I’m seething lately.
– but it too shall pass.”
This journal entry just summed up so much of what I felt as I transitioned into being a young adult. I loved the genre-less structure of the book and how we know from the outset that Nelson is building the narrative based on her understanding of things she read or was told, not from personal experience. It loosens things up and allows for more emotion, for attention to small things, that it isn’t like reading an academic article. It feels more real than when writers get hung up on everything being 100% accurate.
I am so inspired by this style of writing. I love the way it pushes the boundaries of poetry and memoir. I can see myself seeking out more poetry written in this way, and incorporating some of the genreless concepts into some future poetry.
So, who might enjoy this book? The prose/poetry mixed with a very clear chronological narrative make this a great place to start if you are looking to get into poetry. The language is accessible and the story is compelling and easy to follow. Some poetry leans heavily on abstractions and metaphors which can be magic, but it can also make it difficult to understand which can deter folks from reading more poetry. This book uses some abstraction and metaphor, but as it is anchored in more transitional parts of storytelling with a clear plot structure, it makes it simple for the reader to follow along and enjoy the lyrical writing and vivid imagery.

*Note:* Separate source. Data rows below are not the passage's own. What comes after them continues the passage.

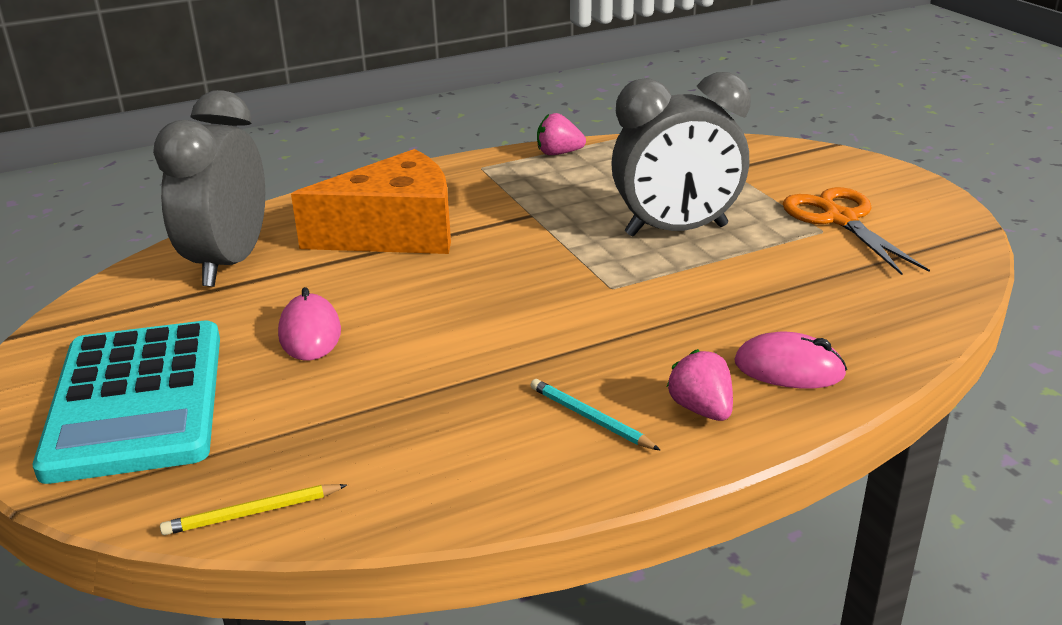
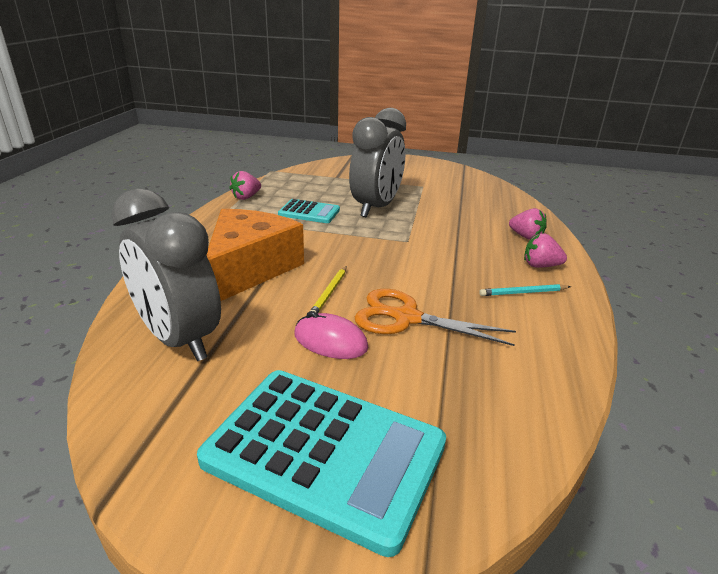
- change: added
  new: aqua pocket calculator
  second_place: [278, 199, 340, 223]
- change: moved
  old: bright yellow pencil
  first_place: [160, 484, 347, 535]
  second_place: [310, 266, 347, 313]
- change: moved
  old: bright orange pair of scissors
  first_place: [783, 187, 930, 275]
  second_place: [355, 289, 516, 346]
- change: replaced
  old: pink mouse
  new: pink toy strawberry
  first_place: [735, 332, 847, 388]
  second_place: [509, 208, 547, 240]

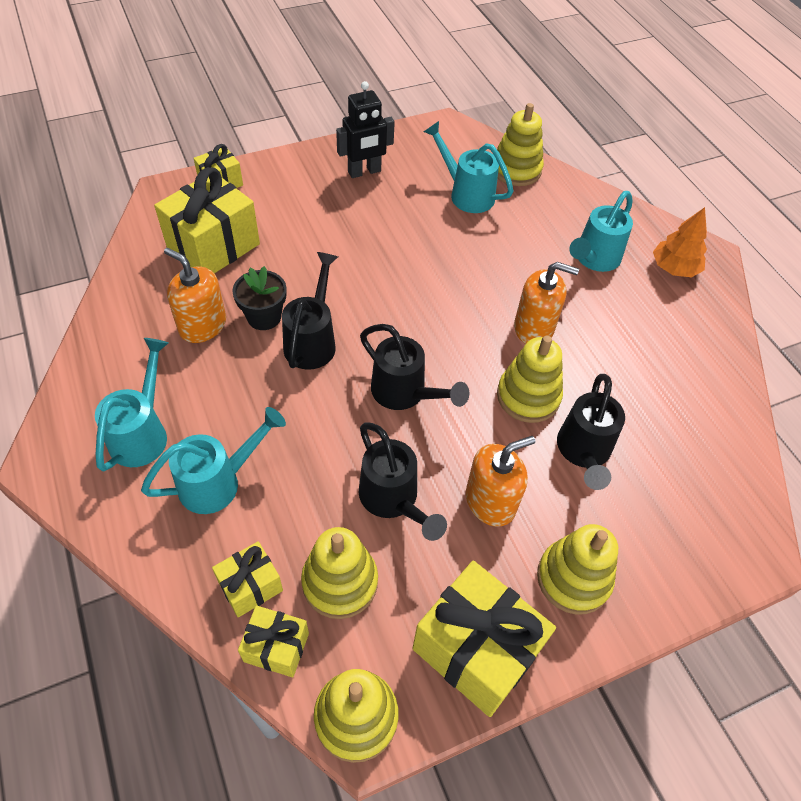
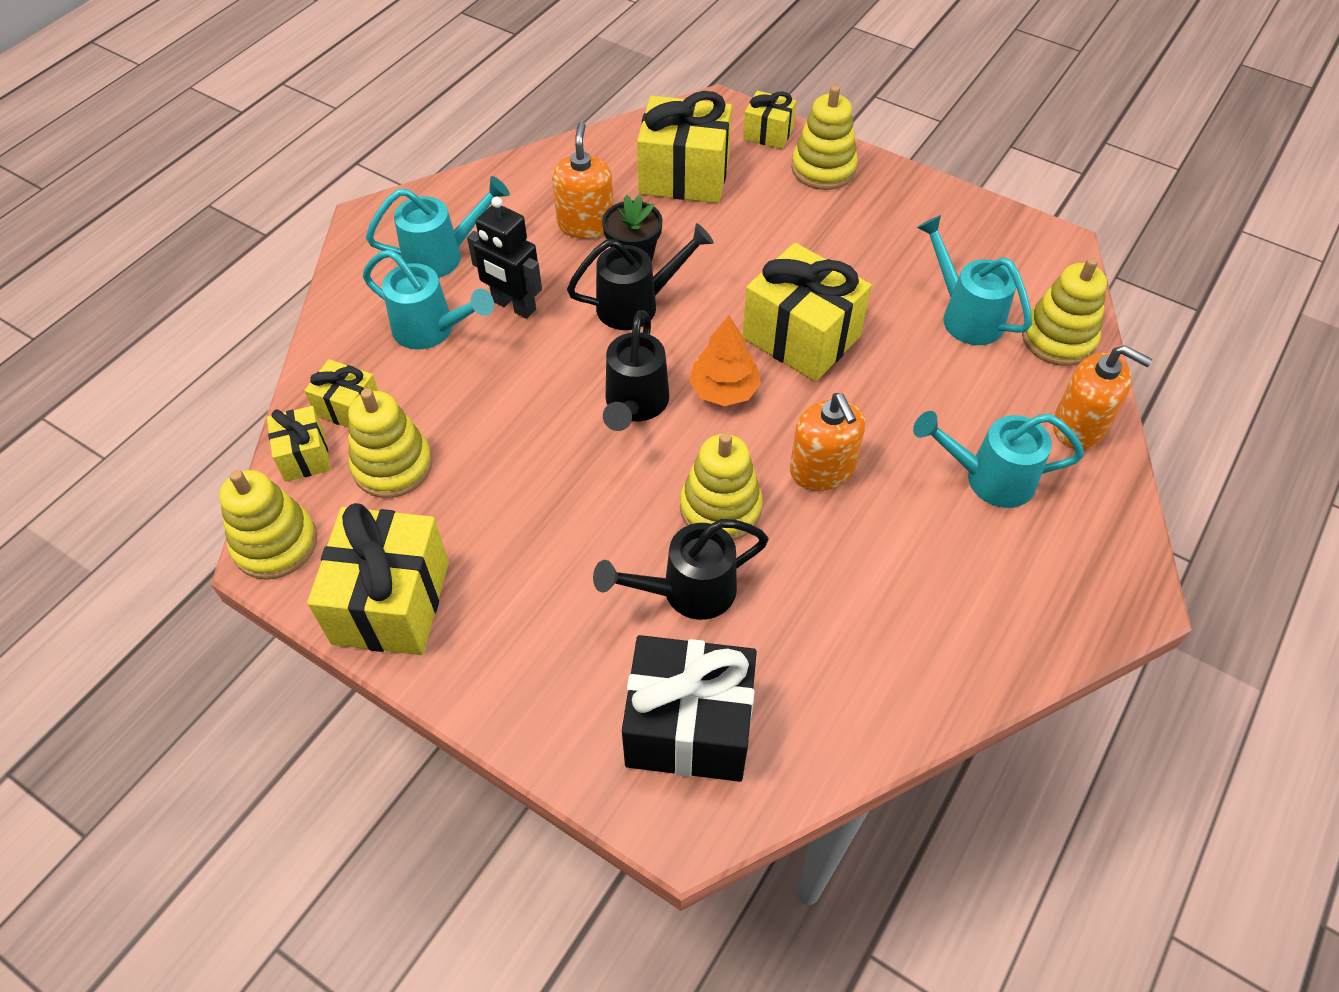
- change: removed
  old: ebony watering can
  first_place: [359, 422, 447, 541]
- change: added
  new: ebony present
  second_place: [622, 635, 757, 782]
- change: added
  new: bright yellow present
  second_place: [742, 243, 871, 381]
- change: moved
  old: ebony toy robot
  first_place: [336, 81, 395, 178]
  second_place: [467, 197, 542, 319]
- change: moved
  old: bright orange soap dispenser
  first_place: [466, 436, 535, 527]
  second_place: [1053, 345, 1153, 449]
- change: moved
  old: bright yellow stacking toy
  first_place: [537, 524, 618, 615]
  second_place: [791, 85, 858, 190]
- change: moved
  old: bright orange toy tree
  first_place: [653, 207, 707, 277]
  second_place: [689, 316, 761, 406]
- change: turned
  old: aqua watering can
  first_place: [424, 121, 513, 213]
  second_place: [917, 215, 1032, 345]
  degrees: -45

My favorites. Lines and sections:
“She doesn’t care what people think. She knows she is Cleopatra. She knows her guts are spears.” (pg. 19)
“Skin is soft; it takes what you do to it.” (pg. 105)
Demographics (pg. 134)
Barricades (pg. 165)
Lies (pg. 173)
Ghosts (pg. 175)
Sisters (pg. 185)
October 21, 1960 (pg. 174)
Koan (pg. 212) *I had to look up what a koan is and it is defined as a riddle without a solution, which is very interesting within the context and the poem to follow.
“She was a spitfire, my mother always said. She obeyed for years, then
started to talk back.
I went down to my room and looked it up in my thesaurus.